A storm ripped through my area last night and after observing Nola, Lily, and Anubis sit by the balcony door watching everything whip around, rain pelt the deck, and lightning strike like strobe lights without so much as flinching, I realized just how fucking stellar my babies are.
It also reminded me of a few other things:
1.) Chet’s dog was/is afraid (among almost everything else on the planet) storms and would have made my life hell last night has this happened when he was around
2.) I hate that fucking dog and I’m glad he’s gone. No, seriously. I hate that dog.
3.) I don’t miss my former life by even one molecule.
I think it’s safe to say I’m 1,000,000% over Chet. I have even considered cutting ties with his brother in law Paul whom I’ve kept a sort of distant correspondence with. Really I did that for the kids because I adore them and I am very fond of Paul, but now I’m thinking… what’s the damn point? I mean it sucks for the kids, but there’s this piece of me that want’s to detach entirely from that entire piece of my life. I don’t want to be heartless, but I don’t want any more of my energy going to places it’s no longer needed. Then again, Paul was the only one in that family I actually liked hanging out with. Probably because we were both “outsiders” and he understood my quirks. So that is something to mull over and think on a bit.
Another thing stuck in my craw: there is a very big part of me that wants to go back and delete the DFL/Larry posts of this blog. I realize if I do that there’s a good chance I’ll regret it later, but I kinda want to anyway. Maybe it’s because when I think of that idiot, I get this coating of slime all over me and I don’t want any reason to think of him. Granted, D is kind of a permanent reminder of him because he is how we met, but that’s fading quickly. The reminders I mean. I’m going to see her in just 2 more weeks and I am looking forward to girl time on the beach for a few days. I need some fucking time off! Man. I realized yesterday I haven’t taken a paid day off just for since December of 2009. That’s 6 months! Oy. Story for another time.
So yeah… stuff to mull over. Not sure what to do. Ho hum.

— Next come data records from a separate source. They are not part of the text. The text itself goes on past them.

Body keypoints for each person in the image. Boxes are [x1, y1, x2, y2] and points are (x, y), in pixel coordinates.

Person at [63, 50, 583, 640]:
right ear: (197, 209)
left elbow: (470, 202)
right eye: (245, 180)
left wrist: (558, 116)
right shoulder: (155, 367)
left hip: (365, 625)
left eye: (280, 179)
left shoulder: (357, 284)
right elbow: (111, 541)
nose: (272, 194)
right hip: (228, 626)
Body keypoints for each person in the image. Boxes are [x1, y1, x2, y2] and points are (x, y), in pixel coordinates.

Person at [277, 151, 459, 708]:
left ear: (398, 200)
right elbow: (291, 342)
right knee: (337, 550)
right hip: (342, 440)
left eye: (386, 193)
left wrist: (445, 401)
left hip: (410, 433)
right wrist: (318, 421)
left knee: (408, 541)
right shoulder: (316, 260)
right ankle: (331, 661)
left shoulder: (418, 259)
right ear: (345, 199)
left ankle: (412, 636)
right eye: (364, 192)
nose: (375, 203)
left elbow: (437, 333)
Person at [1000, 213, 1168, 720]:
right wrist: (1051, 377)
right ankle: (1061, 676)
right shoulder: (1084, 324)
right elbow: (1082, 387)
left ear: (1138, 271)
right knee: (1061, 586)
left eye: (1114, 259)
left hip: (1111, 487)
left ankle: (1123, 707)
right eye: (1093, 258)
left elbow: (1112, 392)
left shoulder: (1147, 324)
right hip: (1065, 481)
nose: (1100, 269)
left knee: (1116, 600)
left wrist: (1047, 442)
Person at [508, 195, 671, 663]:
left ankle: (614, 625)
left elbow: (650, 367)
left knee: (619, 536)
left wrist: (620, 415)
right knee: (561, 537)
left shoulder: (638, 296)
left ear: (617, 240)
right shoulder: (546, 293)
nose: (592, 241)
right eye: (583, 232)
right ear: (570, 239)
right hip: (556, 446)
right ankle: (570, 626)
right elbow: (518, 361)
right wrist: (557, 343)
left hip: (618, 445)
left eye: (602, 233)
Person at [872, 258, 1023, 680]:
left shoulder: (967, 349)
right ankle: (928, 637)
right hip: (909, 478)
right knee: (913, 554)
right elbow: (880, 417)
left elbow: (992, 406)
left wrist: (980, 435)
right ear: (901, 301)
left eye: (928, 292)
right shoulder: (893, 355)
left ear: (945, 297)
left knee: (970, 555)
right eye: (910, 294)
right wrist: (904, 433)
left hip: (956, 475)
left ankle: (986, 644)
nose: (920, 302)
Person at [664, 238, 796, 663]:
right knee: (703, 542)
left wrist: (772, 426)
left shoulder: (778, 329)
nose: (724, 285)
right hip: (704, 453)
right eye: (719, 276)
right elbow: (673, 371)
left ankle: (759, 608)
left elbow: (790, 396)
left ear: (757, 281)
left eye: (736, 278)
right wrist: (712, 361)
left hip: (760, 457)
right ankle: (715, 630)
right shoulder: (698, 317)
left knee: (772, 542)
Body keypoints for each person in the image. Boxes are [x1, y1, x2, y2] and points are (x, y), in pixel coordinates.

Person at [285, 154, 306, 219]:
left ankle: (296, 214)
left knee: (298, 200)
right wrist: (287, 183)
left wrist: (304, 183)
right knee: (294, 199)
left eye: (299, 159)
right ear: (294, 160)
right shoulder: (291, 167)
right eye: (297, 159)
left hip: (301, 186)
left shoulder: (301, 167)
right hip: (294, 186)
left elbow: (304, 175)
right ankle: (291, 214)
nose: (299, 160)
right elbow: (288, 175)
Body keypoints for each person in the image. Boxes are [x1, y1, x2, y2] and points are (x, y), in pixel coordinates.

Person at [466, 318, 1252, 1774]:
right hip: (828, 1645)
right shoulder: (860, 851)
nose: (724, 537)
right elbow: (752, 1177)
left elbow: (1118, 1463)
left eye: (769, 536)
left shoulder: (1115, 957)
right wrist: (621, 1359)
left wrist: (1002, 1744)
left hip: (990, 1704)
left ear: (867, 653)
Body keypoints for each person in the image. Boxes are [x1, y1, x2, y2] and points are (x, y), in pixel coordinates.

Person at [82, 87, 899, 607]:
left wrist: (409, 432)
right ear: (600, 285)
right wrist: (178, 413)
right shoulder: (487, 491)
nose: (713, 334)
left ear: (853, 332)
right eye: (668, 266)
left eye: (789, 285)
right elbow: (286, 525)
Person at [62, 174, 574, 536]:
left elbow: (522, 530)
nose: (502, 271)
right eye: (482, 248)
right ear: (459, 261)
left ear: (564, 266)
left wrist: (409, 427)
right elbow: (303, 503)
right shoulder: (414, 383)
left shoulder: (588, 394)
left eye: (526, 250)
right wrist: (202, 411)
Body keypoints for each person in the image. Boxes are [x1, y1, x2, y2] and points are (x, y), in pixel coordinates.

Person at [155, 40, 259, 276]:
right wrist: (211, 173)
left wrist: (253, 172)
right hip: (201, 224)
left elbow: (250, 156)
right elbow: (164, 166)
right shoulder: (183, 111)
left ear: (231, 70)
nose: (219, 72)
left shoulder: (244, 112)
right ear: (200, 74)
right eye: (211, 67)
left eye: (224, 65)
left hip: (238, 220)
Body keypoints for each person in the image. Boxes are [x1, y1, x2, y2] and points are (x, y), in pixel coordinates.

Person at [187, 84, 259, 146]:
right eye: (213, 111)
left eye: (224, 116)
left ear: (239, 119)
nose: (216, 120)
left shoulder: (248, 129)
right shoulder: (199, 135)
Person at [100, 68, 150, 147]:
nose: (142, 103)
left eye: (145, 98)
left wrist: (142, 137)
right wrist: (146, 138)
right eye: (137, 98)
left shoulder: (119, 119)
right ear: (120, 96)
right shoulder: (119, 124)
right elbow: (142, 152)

The biteguard: has worked like a charm. I am no longer destroying my teeth or jaw and I have woken up pain free and nausea free for a solid month now. FUCK YES!
The guy from this entry that made me feel better turned out to be exactly what I predicted: completely and utterly full of shit. I gave up on him a while ago (like after the first date with Dean I think) but forgot to mention that here. And now I have. The end!
The vagina chronicles: I came back 100% clear for every test. No permanent disaster trail left from DFL and it was just an allergic reaction. I then proceeded to throw out all the feminine products I had left and then after taking them to the dumpster, it dawned on me that I COULD have donated them to a woman’s shelter. Whoops.
I think that covers all the tidbits I’ve forgotten to touch back on. If not… well then I’ll just edit this post again. Yay.